## COMPLETE THE FOLLOWING:
1) In the bulletin on David and Bathsheba, where does it say David should have been instead of on his roof?
2) Write the next part of the bulletin on David and Bathsheba and Bible study, picking up after its final sentence.

## DOCUMENT TEXT:
And take…the sword of the Spirit, which is the word of God. Ephesians 6:17
Volume 21, Number
In this issue:
A friend asked me recently if I thought Bathsheba had some scheme in mind to entice King David (2 Sam. 11:2). We would note that nothing in the text explicitly says so, or necessarily implies it. One commentator observed, “The woman that David saw was in the act of bathing (the Heb. uses the participle) in the uncovered court of her house, where, in accordance with general Eastern custom, there was a well. [Or, in her chamber, the casements being open (Patrick). In either case, the place was private, visible only from a neighboring roof; and in the East people refrain from looking down from a roof into neighbors’ courts (Philippson); so that it is on this ground an unfounded suggestion that Bathsheba was purposely bathing in an exposed place in order to attract the king’s gaze.—TR.]” (Lange, A Commentary on the Holy Scriptures: 1 & 2 Samuel, 465, Bellingham, WA: Logos Bible Software).
God knows Bathsheba’s part in this – and David’s part. David was responsible for his lust that led to adultery, lying, and murder (2 Sam. 11). Three things are recorded in 2 Samuel 11:1 that serve as warnings to protect us against yielding to sin’s temptations.
1) David was not where he should have been. He should have been east of Jerusalem, across the Jordan, besieging the Ammonite stronghold of Rabbah (2 Sam. 11:1). Instead, David was on his roof inspecting, considering, and giving attention to the beauty of Bathsheba. We expose ourselves to spiritual dangers when we are not where we should be. “Be careful little feet, where you go” (Eph. 5:15).
2) David was not at Rabbah when he should have been there. It was “the spring of the year, at the time when kings go out to battle,” but David sent Joab and his army to fight the Ammonites without him. Now is the time to watch and be sober, and to fight the battle against Satan and his cohorts (Eph. 6:10-13). We expose ourselves to spiritual danger when we are not engaged in our own spiritual duties.
3) David was doing what he should not have been doing. Instead of leading his army against the enemy, he was taking another man’s wife, then planning and executing a cover up of deception and murder. Sin does not stop where it begins. It continues to take us down the road of spiritual destruction as long as we do not set our hearts and lives on doing God’s work (see 1 Thess. 5:5-9; Col. 3:1-11; Phil. 2:11-12).
Continuing with our analysis of Bible study, it is right that we give attention to our motives before discussing the methods to use when we study the word of God. Why I study the Bible is important. Is it to attain knowledge? If so, what will I do with what I learn? Is it to win an argument, or to win a soul? Is it to make myself feel better about myself, or to improve my relation and standing with God? Is it to “grow in the grace and knowledge of the Lord,” or to grow in prestige before men (2 Pet. 3:18; Matt. 23:5)?

## INFORMATION PROVIDED:

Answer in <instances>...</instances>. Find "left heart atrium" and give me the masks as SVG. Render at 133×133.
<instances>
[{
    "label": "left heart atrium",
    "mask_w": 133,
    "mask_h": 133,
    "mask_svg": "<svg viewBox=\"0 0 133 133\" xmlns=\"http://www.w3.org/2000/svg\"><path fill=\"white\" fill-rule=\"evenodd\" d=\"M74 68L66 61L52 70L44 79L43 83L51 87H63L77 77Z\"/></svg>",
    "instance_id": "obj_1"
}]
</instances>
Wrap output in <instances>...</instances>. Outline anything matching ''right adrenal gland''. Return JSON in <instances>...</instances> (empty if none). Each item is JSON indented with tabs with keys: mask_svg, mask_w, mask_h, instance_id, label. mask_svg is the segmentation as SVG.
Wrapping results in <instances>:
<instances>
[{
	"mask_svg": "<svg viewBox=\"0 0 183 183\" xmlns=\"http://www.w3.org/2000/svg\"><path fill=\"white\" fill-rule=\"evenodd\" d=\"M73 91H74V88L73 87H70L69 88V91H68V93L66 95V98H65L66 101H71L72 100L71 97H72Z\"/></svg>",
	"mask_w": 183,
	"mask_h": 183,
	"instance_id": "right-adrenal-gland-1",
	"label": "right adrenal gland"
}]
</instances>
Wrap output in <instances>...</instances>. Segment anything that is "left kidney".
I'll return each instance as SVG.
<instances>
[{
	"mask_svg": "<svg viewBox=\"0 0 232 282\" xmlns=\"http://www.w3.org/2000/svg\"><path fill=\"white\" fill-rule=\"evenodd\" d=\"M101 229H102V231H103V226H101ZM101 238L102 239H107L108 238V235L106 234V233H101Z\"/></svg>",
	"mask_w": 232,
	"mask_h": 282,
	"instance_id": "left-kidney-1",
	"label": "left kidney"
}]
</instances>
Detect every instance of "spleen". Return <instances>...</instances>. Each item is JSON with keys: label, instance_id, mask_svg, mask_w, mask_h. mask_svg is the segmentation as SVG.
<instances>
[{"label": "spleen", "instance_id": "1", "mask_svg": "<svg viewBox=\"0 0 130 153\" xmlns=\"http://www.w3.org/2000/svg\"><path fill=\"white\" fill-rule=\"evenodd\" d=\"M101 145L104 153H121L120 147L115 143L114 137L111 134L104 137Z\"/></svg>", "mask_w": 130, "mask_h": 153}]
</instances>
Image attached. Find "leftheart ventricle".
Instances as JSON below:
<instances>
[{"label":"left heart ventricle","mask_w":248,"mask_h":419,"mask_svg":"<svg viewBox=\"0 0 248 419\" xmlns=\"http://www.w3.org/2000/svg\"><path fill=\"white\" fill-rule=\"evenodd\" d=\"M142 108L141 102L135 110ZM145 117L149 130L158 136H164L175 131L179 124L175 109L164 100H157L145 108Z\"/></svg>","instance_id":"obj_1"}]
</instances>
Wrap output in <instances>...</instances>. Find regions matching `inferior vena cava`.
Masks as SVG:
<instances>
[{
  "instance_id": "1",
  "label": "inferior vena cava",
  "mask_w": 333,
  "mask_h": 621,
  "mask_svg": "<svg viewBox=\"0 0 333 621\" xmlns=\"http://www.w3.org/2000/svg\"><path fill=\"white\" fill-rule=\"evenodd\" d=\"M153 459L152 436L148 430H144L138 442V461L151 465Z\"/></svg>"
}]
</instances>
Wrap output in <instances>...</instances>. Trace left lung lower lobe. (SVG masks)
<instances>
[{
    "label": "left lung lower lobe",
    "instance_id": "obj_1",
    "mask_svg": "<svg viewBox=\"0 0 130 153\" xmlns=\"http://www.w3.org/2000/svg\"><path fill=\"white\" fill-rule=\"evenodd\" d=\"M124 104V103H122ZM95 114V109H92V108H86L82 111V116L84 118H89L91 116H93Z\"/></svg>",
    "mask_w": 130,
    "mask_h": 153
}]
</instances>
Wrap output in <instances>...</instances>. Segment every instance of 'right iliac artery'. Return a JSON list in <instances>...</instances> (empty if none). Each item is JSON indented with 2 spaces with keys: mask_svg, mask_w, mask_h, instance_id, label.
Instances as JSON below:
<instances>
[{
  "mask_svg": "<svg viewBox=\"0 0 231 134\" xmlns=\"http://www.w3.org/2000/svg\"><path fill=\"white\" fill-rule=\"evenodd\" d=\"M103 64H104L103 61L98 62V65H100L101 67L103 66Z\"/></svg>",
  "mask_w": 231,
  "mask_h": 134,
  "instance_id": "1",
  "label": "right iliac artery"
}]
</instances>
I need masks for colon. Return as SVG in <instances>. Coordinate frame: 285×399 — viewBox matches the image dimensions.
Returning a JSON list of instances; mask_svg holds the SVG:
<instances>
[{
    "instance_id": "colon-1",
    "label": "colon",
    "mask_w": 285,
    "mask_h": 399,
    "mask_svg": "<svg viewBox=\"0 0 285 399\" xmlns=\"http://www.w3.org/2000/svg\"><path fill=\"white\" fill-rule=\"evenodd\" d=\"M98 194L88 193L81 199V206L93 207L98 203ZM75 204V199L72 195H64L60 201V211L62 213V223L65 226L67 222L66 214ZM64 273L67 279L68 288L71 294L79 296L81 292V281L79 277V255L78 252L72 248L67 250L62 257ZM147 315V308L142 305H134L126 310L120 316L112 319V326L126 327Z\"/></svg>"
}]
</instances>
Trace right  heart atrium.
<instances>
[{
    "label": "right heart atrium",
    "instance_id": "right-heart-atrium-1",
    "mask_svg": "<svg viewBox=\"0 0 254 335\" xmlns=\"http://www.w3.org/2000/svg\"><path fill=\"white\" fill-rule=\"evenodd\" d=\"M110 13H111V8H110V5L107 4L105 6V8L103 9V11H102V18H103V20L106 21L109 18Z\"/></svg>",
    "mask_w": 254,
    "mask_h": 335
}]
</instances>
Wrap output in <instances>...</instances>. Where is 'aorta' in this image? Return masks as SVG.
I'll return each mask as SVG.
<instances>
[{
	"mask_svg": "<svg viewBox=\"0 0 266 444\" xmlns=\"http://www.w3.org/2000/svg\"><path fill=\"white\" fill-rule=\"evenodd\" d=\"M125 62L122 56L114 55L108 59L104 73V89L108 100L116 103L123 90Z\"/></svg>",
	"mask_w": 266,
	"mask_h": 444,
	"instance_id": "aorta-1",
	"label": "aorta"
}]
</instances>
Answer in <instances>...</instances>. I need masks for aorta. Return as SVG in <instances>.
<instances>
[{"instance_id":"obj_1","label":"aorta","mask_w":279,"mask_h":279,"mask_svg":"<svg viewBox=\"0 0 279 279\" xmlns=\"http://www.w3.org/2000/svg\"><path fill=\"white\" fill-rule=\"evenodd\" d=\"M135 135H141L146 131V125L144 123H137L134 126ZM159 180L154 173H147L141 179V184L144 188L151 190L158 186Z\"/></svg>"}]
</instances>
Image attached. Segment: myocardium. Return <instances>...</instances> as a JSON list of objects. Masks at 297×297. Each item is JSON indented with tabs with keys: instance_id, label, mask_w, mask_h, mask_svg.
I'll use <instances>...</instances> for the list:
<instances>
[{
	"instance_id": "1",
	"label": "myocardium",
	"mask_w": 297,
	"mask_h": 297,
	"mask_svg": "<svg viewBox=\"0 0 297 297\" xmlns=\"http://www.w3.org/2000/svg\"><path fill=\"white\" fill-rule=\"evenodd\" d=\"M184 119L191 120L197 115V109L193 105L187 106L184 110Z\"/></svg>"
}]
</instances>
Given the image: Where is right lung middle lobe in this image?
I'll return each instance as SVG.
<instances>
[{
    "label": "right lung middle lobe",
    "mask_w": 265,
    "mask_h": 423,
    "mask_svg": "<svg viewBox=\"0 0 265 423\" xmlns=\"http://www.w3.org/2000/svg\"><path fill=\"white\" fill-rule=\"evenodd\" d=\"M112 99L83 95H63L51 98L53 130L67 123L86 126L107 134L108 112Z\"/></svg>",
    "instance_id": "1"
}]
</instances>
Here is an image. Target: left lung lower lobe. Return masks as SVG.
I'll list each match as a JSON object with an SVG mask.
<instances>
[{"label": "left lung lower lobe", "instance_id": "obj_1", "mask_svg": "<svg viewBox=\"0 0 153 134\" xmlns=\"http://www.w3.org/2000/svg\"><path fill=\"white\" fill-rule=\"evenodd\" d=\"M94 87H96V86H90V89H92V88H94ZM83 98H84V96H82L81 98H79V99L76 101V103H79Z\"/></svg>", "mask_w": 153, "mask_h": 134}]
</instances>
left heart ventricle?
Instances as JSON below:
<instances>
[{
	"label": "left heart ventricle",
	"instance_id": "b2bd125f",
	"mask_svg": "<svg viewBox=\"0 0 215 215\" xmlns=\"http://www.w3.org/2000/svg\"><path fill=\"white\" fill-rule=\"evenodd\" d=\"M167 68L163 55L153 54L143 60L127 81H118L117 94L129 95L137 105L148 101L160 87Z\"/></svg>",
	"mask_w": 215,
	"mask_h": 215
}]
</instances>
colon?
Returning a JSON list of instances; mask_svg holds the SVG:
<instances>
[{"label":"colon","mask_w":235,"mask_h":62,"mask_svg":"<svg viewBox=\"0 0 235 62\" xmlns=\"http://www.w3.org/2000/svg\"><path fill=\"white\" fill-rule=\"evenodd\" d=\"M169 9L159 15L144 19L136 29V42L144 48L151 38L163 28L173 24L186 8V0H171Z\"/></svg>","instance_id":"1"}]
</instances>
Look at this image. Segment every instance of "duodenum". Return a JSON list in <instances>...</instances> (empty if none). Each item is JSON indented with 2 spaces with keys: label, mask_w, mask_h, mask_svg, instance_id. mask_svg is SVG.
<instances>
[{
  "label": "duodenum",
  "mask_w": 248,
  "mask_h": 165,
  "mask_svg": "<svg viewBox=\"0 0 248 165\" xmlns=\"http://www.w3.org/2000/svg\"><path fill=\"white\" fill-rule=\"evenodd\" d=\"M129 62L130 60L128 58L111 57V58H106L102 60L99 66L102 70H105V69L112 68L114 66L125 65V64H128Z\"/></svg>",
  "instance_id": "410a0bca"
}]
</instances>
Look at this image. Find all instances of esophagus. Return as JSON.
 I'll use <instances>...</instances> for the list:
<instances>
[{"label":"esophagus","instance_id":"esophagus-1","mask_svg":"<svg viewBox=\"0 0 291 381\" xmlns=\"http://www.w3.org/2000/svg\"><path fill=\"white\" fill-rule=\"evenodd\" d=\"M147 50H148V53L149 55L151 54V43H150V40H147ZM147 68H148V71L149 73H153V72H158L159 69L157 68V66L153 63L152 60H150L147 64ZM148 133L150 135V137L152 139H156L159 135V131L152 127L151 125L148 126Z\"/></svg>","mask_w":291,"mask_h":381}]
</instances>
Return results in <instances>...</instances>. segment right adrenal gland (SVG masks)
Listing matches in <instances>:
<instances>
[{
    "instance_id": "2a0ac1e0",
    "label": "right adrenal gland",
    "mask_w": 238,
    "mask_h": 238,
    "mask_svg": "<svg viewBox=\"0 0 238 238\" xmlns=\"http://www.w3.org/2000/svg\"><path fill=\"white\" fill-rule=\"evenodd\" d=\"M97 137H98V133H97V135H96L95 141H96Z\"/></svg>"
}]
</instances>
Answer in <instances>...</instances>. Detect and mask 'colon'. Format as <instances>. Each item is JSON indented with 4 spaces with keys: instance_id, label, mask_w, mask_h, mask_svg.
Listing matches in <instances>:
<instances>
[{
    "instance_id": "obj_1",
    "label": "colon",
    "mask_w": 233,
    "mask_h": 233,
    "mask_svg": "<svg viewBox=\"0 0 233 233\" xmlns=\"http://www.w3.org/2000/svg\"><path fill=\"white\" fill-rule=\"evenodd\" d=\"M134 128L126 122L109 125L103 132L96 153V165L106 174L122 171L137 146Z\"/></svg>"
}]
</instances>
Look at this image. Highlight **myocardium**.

## OUTPUTS:
1) East of Jerusalem, across the Jordan, besieging the Ammonite stronghold of Rabbah.

2)
Acquiring knowledge tempts us with pride, while believing and obeying what we learn from God’s word results from an open heart that hears and obeys God (1 Cor. 8:1-2; Lk. 8:8, 15; Acts 17:11-12). We must take heed how we hear the word of God (Lk. 8:18). Let us take stock of how our motives affect our study of the Bible.
1) Do I study the Bible to win an argument? There is a vast difference between “contending for the faith” and being contentious. One grows out of an abiding respect for revealed truth, while the other promotes self (Jude 3; 1 Cor. 3:1-4). The power of truth is such that when an honest heart begins to study the Scriptures and discovers the truth, that person will repent of his sin and obey the truth. On the other hand, our Bible study will be in vain when we study to vindicate ourselves. We will not “understand what the will of the Lord is” if we are not thoroughly committed to listening to and following God’s word (Eph. 5:17). Sadly, as Jesus said, “Why do you not understand my speech? Because you are not able to listen to My word” (Jno. 8:43).
2) Do I study the Bible with a debater mentality? The debater mentality approaches Bible study looking for “sides” with which to line up, arguments to win, and scores to settle. It hinders thorough, effective Bible study because it has already decided what to look for instead of letting the word of God speak the “whole counsel of God” on the topic under consideration. It is prone to insert human will and wisdom into the divine text. Please listen carefully: This is not an indictment against debate. Honest, earnest debate from the Scriptures can root out error while unfurling the banner of truth for us to see and follow (Acts 15:6-7, 22; 17:2-4). What we must cautiously avoid is turning Bible study into trying to win an argument, instead of understanding the text to help win souls (our own, and others). When we accurately understand the Scriptures we will have a winning argument against error without needing to rely on the wisdom, traditions, and opinions of men (Matt. 15:1-9).
3) Do I study the Bible to receive the word of God with reverent humility? When we study the Bible with pure motives we are prepared to engage in “rightly handling the word of truth” (2 Tim. 2:15, ESV). Conversely, Bible study that amounts to defending a person, a party, or ourselves fails to grasp a fundamental element of successful Bible study. The goal of Bible study is to know the truth so we may implant it in our hearts, to live by it to be saved from our sins, and to serve Christ faithfully (Jno. 8:31-32; Jas. 1:21-25). Pride prevents successful Bible study. Humility to accept God’s word as complete, final, and sufficient, will lead to understanding the will of the Lord.
-Reprint (revised) The Spirit’s Sword (May 2, 2010, 13:13)
14 If I then, your Lord and Teacher, have washed your feet, you also ought to wash one another’s feet. 15 For I have given you an example, that you should do as I have done to you. 16 Most assuredly, I say to you, a servant is not greater than his master; nor is he who is sent greater than he who sent him. 17 If you know these things, blessed are you if you do them. (John 13:14–17, NKJV)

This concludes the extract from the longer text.